The algorithm requires the number of clusters, \(k\), as an input. One may also provide an initial guess for the center position of every cluster. If not given, the algorithm will use random initial positions for the cluster centers. Because of this randomness and the fact that it only finds the local minimum, running the algorithm twice may give different results. So you may have to try a few times and check if the clustering result is satisfactory.
The heuristic idea behind the algorithm is to iterate over two simple steps. The first step starts with the current guess for the center position of every cluster, and reassigns all data points to their nearest center. The second step then collects the data points now assigned to each cluster, and recalculates their center position. The algorithm alternates between these two steps until no reassignment happens, which means the result has converged.
Luckily, we don’t have to program this algorithm ourselves, since it is already provided by the python function scipy.cluster.vq.kmeans2
. In the following, we will use this function to cluster our data. We will use the dimensionally reduced data that we got from PCA above. Also, since we saw that the data points seem to separate nicely into 5 clusters (in agreement with the 5 diagnosed tumor types, which we pretend not to know), we will ask the algorithm to find k = 5 clusters.

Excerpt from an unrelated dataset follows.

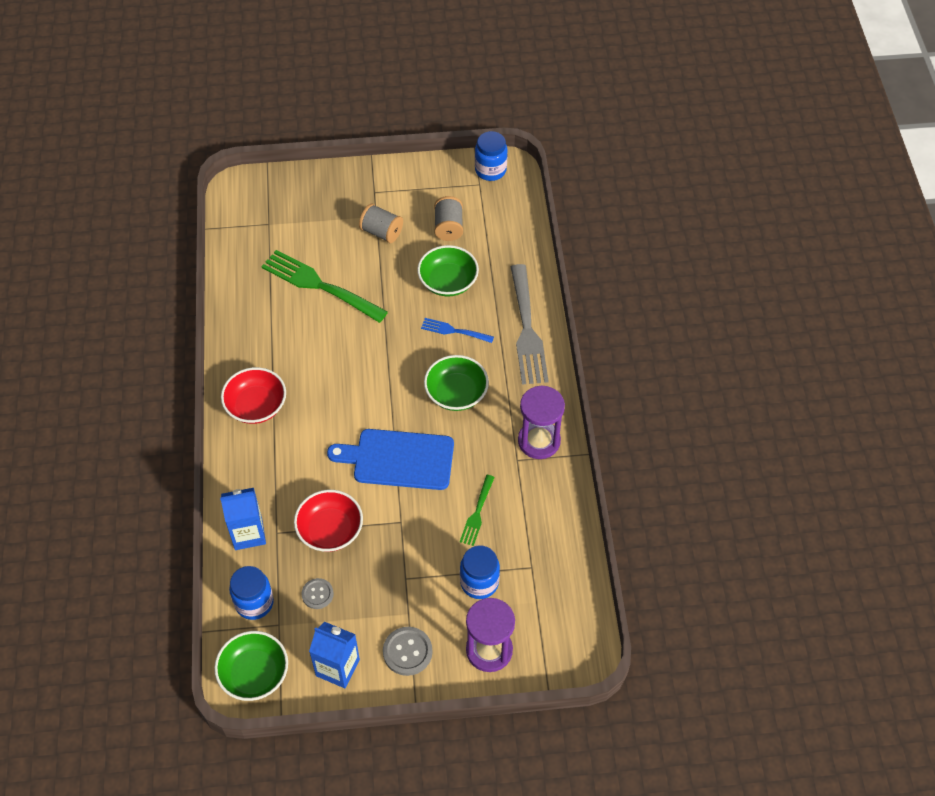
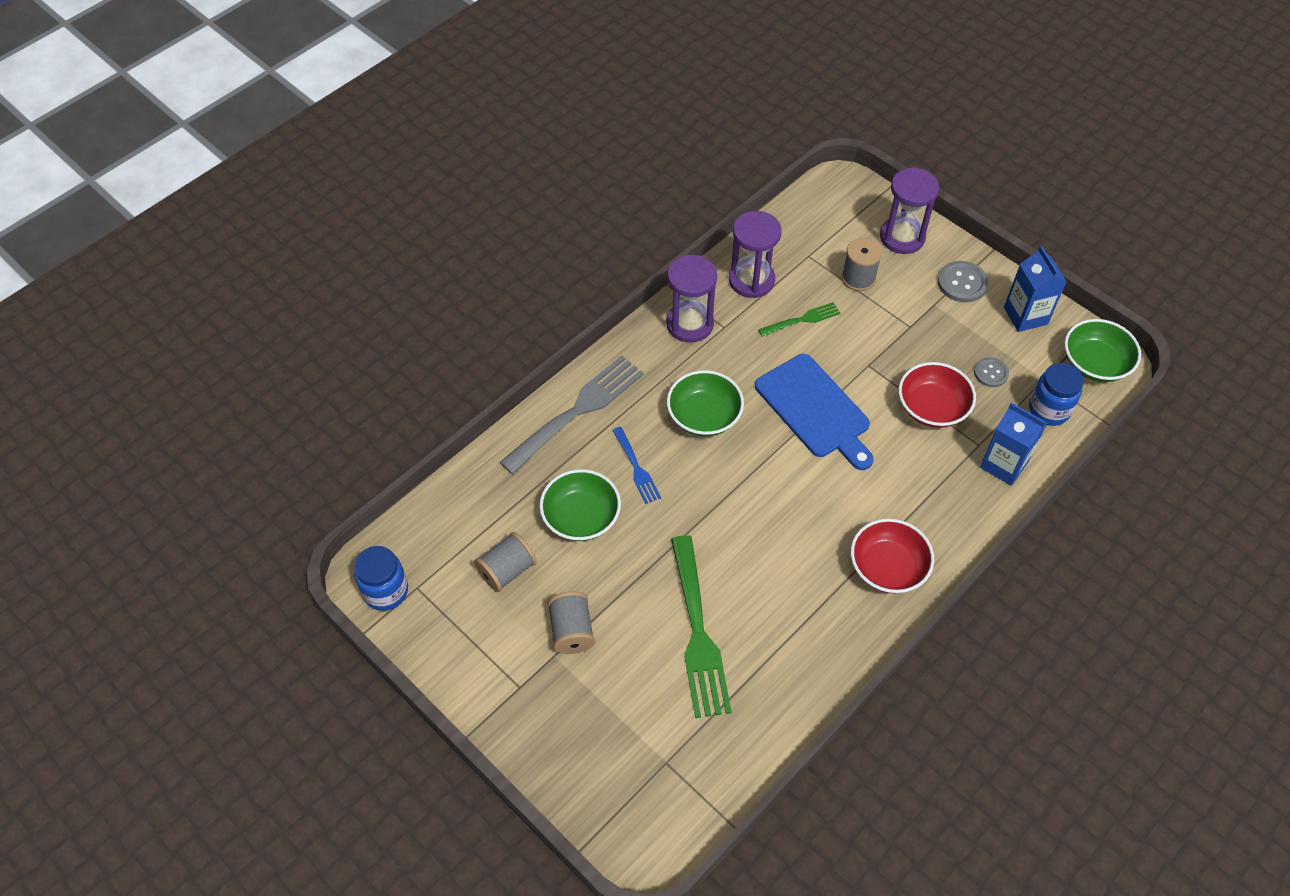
camera: 130 degrees left, 0 degrees up
blue jar [460,545,500,599] -> grey spool [842,238,882,291]
none -> purple hourglass [729,211,782,298]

import scipy.cluster.vq as vq
k = 5 # choose number of clusters
centroid, lab = vq.kmeans2(projected, k) # perform k-means clustering
The two outputs are: centroid
, which is a 2-d array where each row represents the center of a cluster, and lab
, which is a 1-d array where each entry is an index telling us which cluster each data point belongs to. We could use the lab
indices to color our data points and plot the clustering result. (Note that the clusters are randomly ordered by k-means
. We can reorder them to match the “true labels” we saw above.)
colormap = []
for cent in centroid:
med = np.argmin(np.sum((projected - cent)**2, axis=1)) # find a point close to each center
colormap.append(indices[med]) # find the true label for that point and use its index for the cluster
newindices = np.asarray(colormap)[lab] # convert to new indices for all points
newcolors = np.asarray(cycle)[newindices] # reorder labels
plt.figure(figsize=(6,6))
plt.scatter(projected[:,0], projected[:,2], s=3, c=newcolors)
plt.xlabel('PC1')
plt.ylabel('PC3')
plt.show()
We see that the colors match very well with the clusters. You may notice some points that seem to wander into another cluster — that is because we are only plotting two dimensions, and the points that look overlapping may very well be separated in some other dimensions. Try plotting some other principal components yourself.
Finally, let us see how well we have clustered the data compared to the true labels. Let us highlight the points that are wrongly labeled.
wrong = (newindices != indices)
plt.figure(figsize=(6,6))
plt.scatter(projected[:,0], projected[:,2], s=3, c=newcolors)
plt.scatter(projected[wrong,0], projected[wrong,2], s=100, c='k', marker='X')
plt.xlabel('PC1')
plt.ylabel('PC3')
plt.show()
It turns out that we only made 4 mistakes out of 801 data points. Also, it can be seen that the wrongly labeled data points lie near the boundary of the clusters, which makes the mistakes quite understandable.